TO DO:
Please copy every line of the data below word for word, leaving out the pictures.

┄┄┄┄┄┄

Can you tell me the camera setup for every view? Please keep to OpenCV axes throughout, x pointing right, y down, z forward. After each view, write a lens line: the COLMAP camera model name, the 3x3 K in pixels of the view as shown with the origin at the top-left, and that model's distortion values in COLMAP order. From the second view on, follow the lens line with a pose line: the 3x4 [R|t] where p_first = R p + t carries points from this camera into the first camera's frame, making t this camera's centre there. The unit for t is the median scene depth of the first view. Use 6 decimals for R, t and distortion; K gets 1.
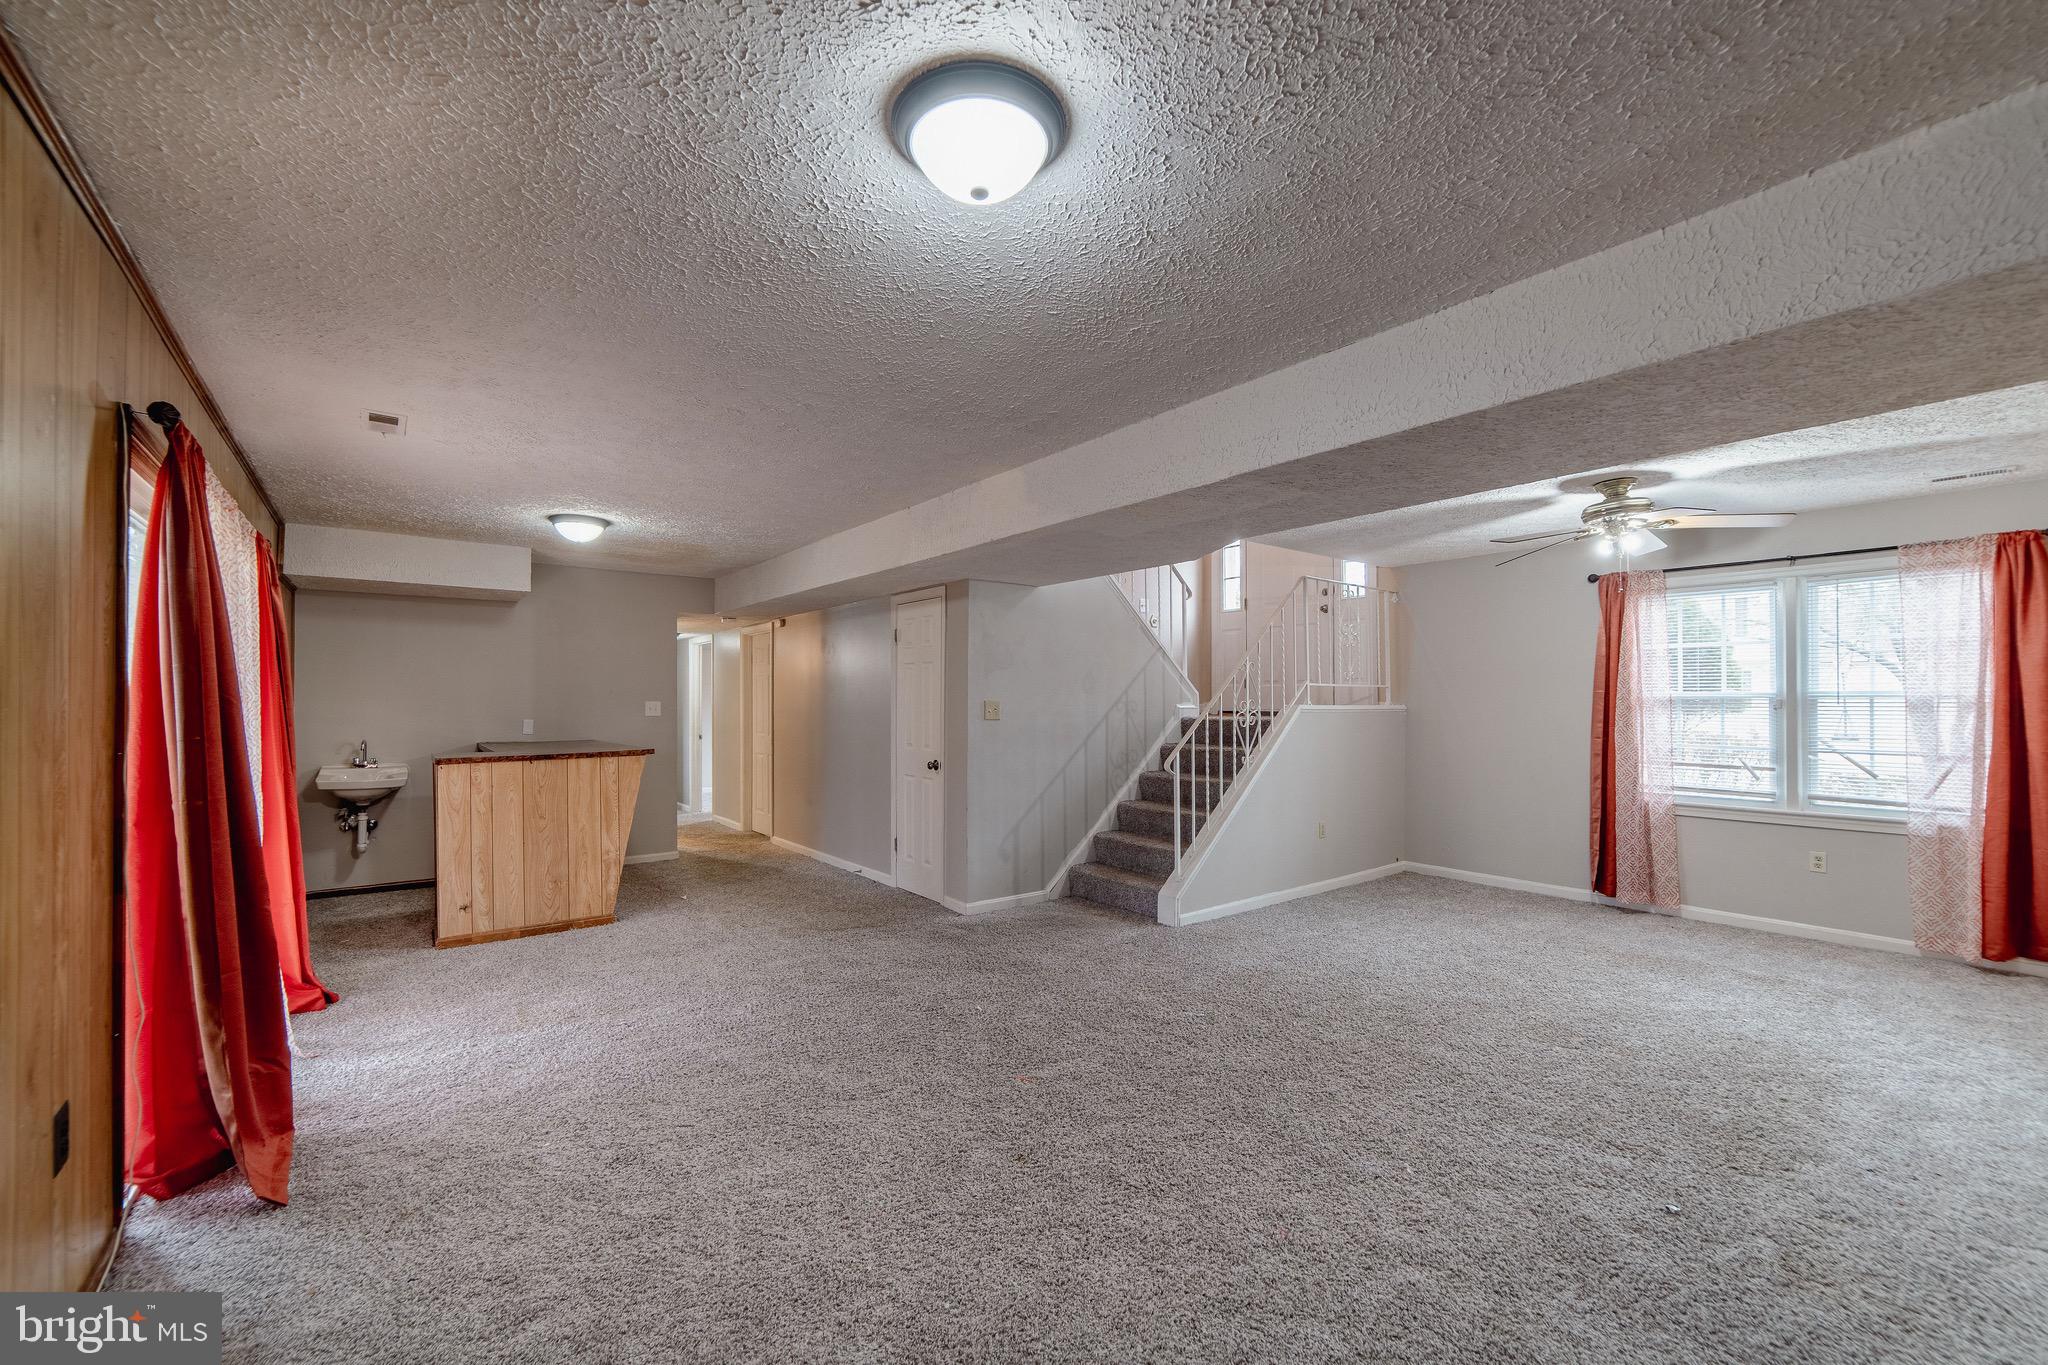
lens RADIAL K [[819.0, 0, 1016.5], [0, 819.0, 679.3], [0, 0, 1]] dist [-0.017797, 0.006774]
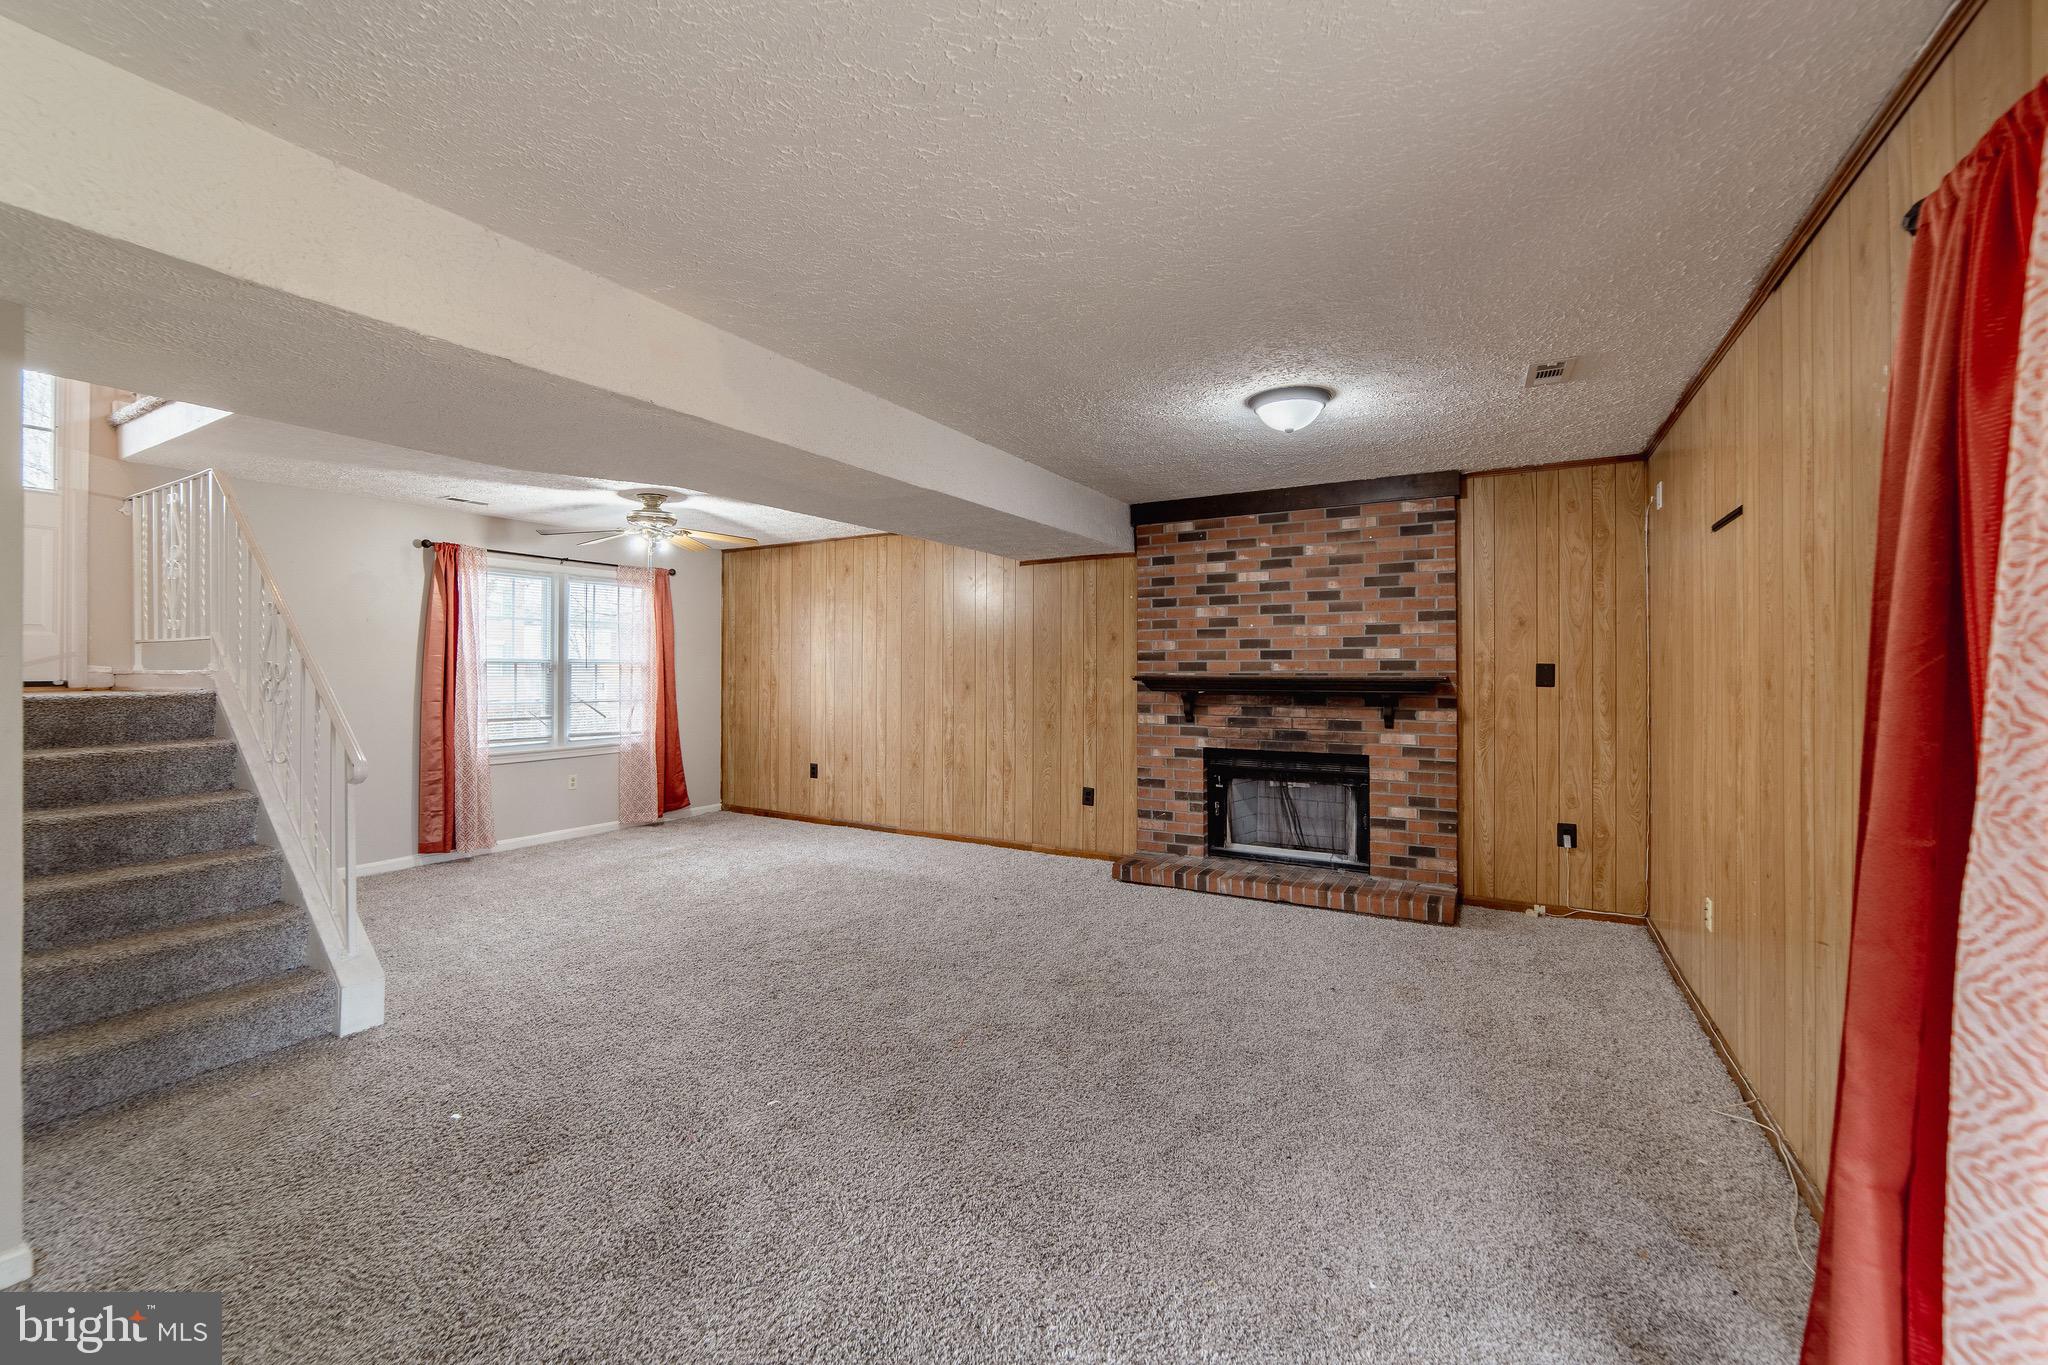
lens RADIAL K [[843.8, 0, 1017.0], [0, 843.8, 662.4], [0, 0, 1]] dist [-0.022253, 0.011958]
pose [[-0.375843, 0.006931, 0.926658, -0.602449], [-0.025384, 0.999520, -0.017772, 0.026314], [-0.926336, -0.030202, -0.375486, 0.820154]]
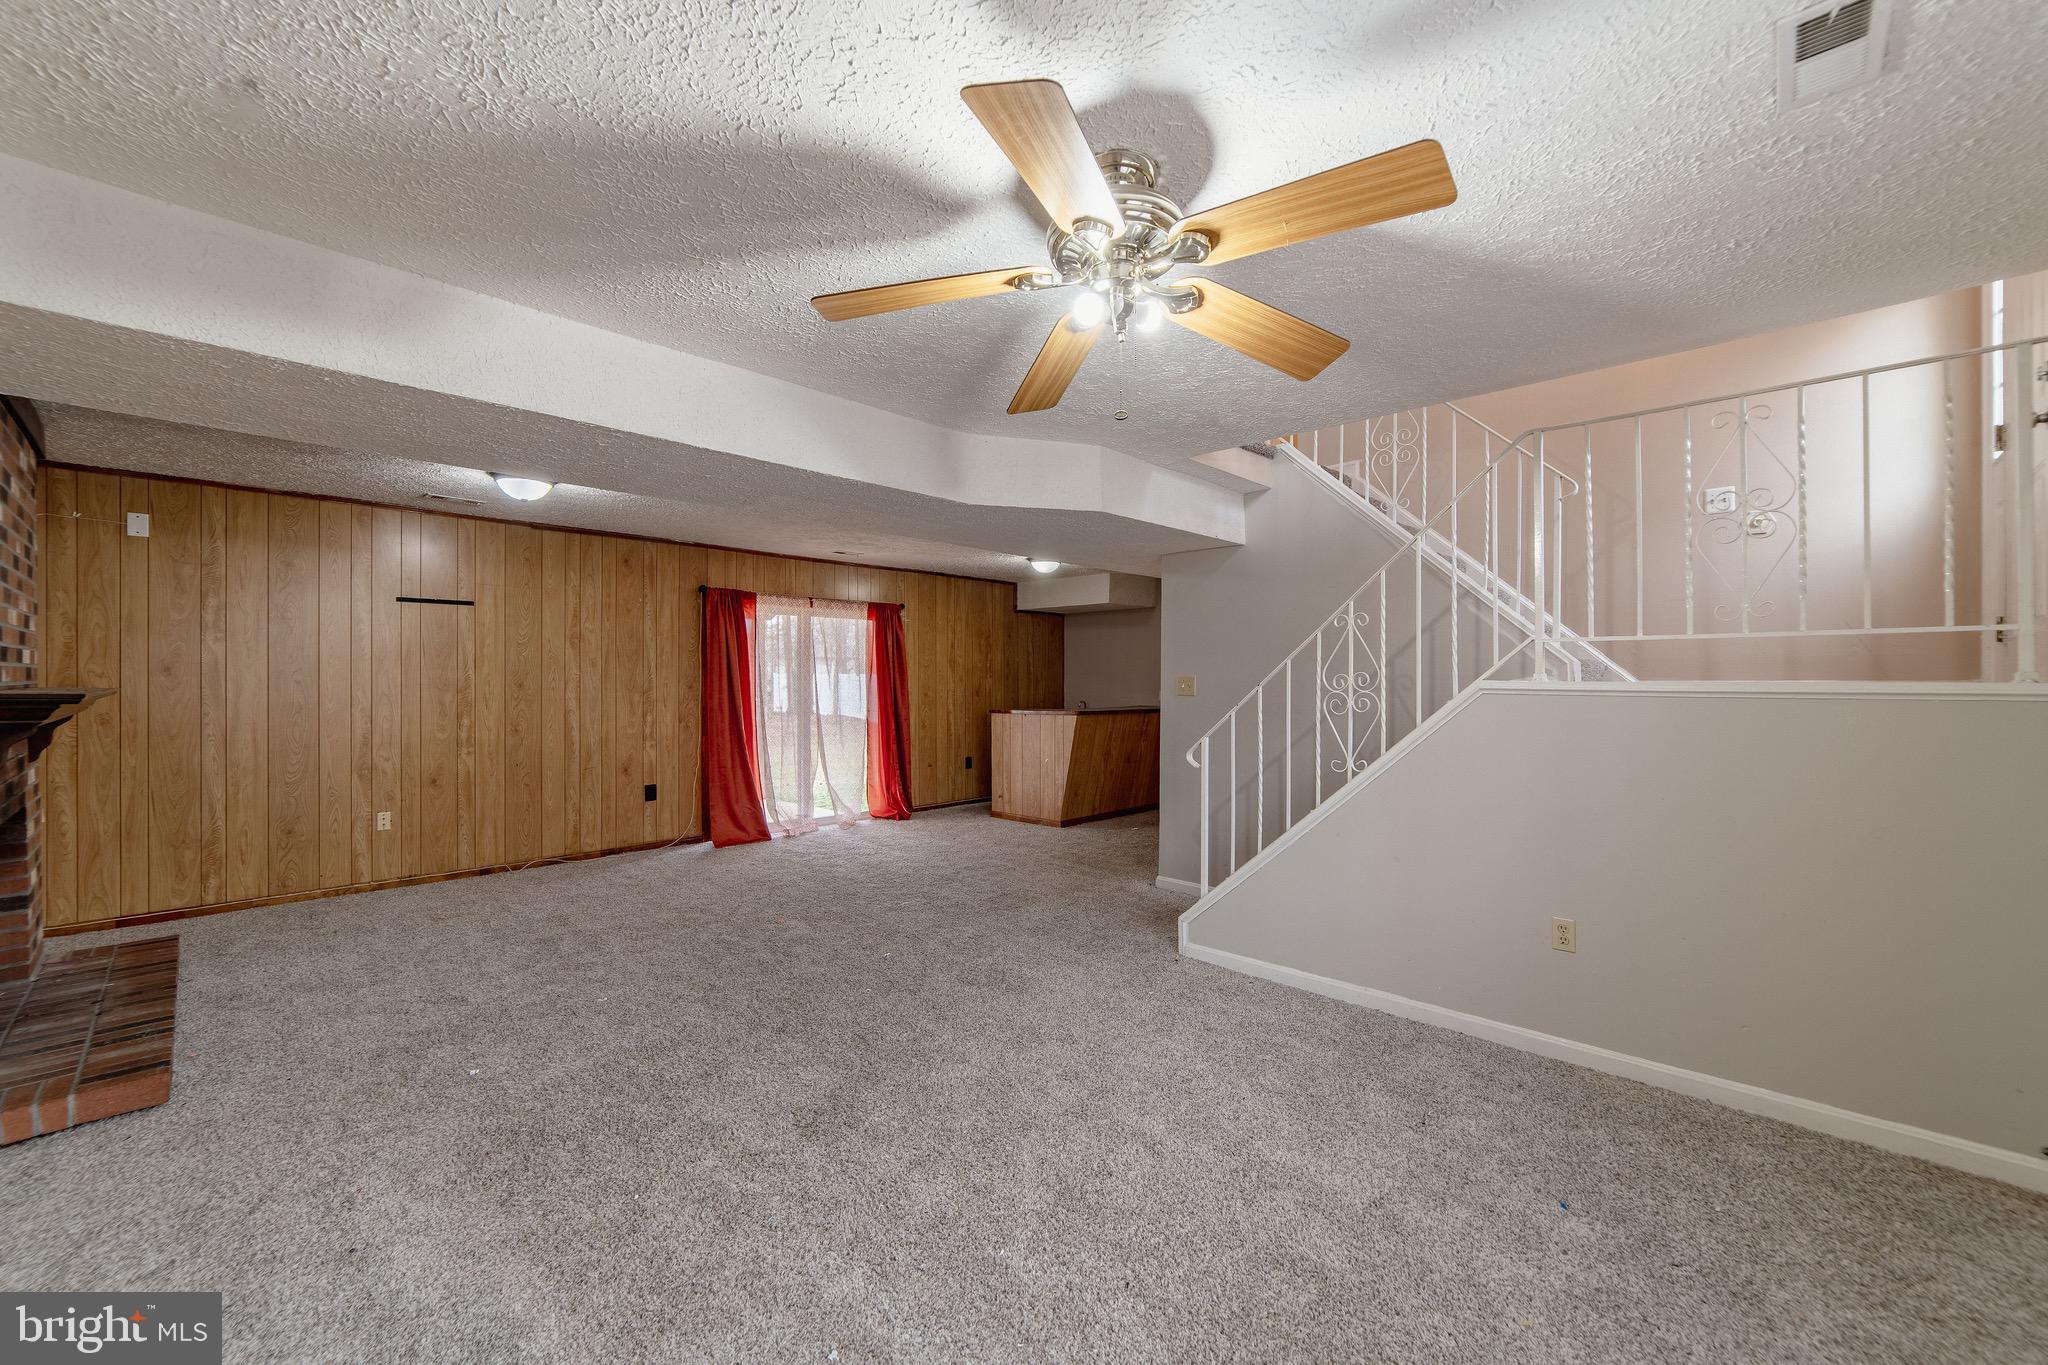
lens RADIAL K [[819.0, 0, 1016.5], [0, 819.0, 679.3], [0, 0, 1]] dist [-0.017797, 0.006774]
pose [[0.142305, 0.001157, -0.989822, 1.002748], [0.025587, 0.999661, 0.004847, 0.023451], [0.989492, -0.026016, 0.142227, 0.758393]]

┄┄┄┄┄┄

RESULT OF THIS TASK:
Can you tell me the camera setup for every view? Please keep to OpenCV axes throughout, x pointing right, y down, z forward. After each view, write a lens line: the COLMAP camera model name, the 3x3 K in pixels of the view as shown with the origin at the top-left, and that model's distortion values in COLMAP order. From the second view on, follow the lens line with a pose line: the 3x4 [R|t] where p_first = R p + t carries points from this camera into the first camera's frame, making t this camera's centre there. The unit for t is the median scene depth of the first view. Use 6 decimals for R, t and distortion; K gets 1.
lens RADIAL K [[819.0, 0, 1016.5], [0, 819.0, 679.3], [0, 0, 1]] dist [-0.017797, 0.006774]
lens RADIAL K [[843.8, 0, 1017.0], [0, 843.8, 662.4], [0, 0, 1]] dist [-0.022253, 0.011958]
pose [[-0.375843, 0.006931, 0.926658, -0.602449], [-0.025384, 0.999520, -0.017772, 0.026314], [-0.926336, -0.030202, -0.375486, 0.820154]]
lens RADIAL K [[819.0, 0, 1016.5], [0, 819.0, 679.3], [0, 0, 1]] dist [-0.017797, 0.006774]
pose [[0.142305, 0.001157, -0.989822, 1.002748], [0.025587, 0.999661, 0.004847, 0.023451], [0.989492, -0.026016, 0.142227, 0.758393]]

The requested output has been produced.